DATA RECORDS:
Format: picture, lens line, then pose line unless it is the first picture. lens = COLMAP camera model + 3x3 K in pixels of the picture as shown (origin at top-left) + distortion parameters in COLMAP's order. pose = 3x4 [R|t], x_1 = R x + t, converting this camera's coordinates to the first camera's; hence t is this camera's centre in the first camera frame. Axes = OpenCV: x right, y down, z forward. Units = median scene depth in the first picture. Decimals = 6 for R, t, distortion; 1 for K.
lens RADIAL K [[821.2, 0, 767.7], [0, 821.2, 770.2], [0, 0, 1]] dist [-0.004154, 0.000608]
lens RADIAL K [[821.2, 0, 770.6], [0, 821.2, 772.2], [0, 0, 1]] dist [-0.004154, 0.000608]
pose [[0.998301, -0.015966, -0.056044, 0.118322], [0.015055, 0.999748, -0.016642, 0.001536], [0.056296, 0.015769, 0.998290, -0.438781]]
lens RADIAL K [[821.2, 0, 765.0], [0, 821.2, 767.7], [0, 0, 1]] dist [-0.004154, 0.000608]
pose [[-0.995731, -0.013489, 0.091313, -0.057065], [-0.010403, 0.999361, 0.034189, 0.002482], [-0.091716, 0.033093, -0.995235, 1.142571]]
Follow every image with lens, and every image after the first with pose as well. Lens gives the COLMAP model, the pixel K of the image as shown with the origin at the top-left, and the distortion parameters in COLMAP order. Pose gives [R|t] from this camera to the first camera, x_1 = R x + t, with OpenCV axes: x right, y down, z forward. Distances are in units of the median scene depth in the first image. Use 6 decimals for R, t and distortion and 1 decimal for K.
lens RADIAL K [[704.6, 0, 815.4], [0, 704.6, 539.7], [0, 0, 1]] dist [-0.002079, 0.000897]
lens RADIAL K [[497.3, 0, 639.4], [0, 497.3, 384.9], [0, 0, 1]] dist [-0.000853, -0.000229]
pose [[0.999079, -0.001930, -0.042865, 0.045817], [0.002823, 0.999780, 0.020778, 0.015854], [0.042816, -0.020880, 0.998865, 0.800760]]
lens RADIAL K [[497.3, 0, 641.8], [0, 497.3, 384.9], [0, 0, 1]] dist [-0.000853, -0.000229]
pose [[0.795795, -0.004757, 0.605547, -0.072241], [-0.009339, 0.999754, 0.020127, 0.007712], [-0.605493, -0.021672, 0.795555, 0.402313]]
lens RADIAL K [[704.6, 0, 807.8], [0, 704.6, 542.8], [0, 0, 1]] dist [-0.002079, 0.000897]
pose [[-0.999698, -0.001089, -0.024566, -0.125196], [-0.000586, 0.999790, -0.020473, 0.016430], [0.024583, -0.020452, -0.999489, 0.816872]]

WHAT TO DO: Give the data again, exactly.

RESPONSE:
Format: picture, lens line, then pose line unless it is the first picture. lens = COLMAP camera model + 3x3 K in pixels of the picture as shown (origin at top-left) + distortion parameters in COLMAP's order. pose = 3x4 [R|t], x_1 = R x + t, converting this camera's coordinates to the first camera's; hence t is this camera's centre in the first camera frame. Axes = OpenCV: x right, y down, z forward. Units = median scene depth in the first picture. Decimals = 6 for R, t, distortion; 1 for K.
lens RADIAL K [[821.2, 0, 767.7], [0, 821.2, 770.2], [0, 0, 1]] dist [-0.004154, 0.000608]
lens RADIAL K [[821.2, 0, 770.6], [0, 821.2, 772.2], [0, 0, 1]] dist [-0.004154, 0.000608]
pose [[0.998301, -0.015966, -0.056044, 0.118322], [0.015055, 0.999748, -0.016642, 0.001536], [0.056296, 0.015769, 0.998290, -0.438781]]
lens RADIAL K [[821.2, 0, 765.0], [0, 821.2, 767.7], [0, 0, 1]] dist [-0.004154, 0.000608]
pose [[-0.995731, -0.013489, 0.091313, -0.057065], [-0.010403, 0.999361, 0.034189, 0.002482], [-0.091716, 0.033093, -0.995235, 1.142571]]
Follow every image with lens, and every image after the first with pose as well. Lens gives the COLMAP model, the pixel K of the image as shown with the origin at the top-left, and the distortion parameters in COLMAP order. Pose gives [R|t] from this camera to the first camera, x_1 = R x + t, with OpenCV axes: x right, y down, z forward. Distances are in units of the median scene depth in the first image. Use 6 decimals for R, t and distortion and 1 decimal for K.
lens RADIAL K [[704.6, 0, 815.4], [0, 704.6, 539.7], [0, 0, 1]] dist [-0.002079, 0.000897]
lens RADIAL K [[497.3, 0, 639.4], [0, 497.3, 384.9], [0, 0, 1]] dist [-0.000853, -0.000229]
pose [[0.999079, -0.001930, -0.042865, 0.045817], [0.002823, 0.999780, 0.020778, 0.015854], [0.042816, -0.020880, 0.998865, 0.800760]]
lens RADIAL K [[497.3, 0, 641.8], [0, 497.3, 384.9], [0, 0, 1]] dist [-0.000853, -0.000229]
pose [[0.795795, -0.004757, 0.605547, -0.072241], [-0.009339, 0.999754, 0.020127, 0.007712], [-0.605493, -0.021672, 0.795555, 0.402313]]
lens RADIAL K [[704.6, 0, 807.8], [0, 704.6, 542.8], [0, 0, 1]] dist [-0.002079, 0.000897]
pose [[-0.999698, -0.001089, -0.024566, -0.125196], [-0.000586, 0.999790, -0.020473, 0.016430], [0.024583, -0.020452, -0.999489, 0.816872]]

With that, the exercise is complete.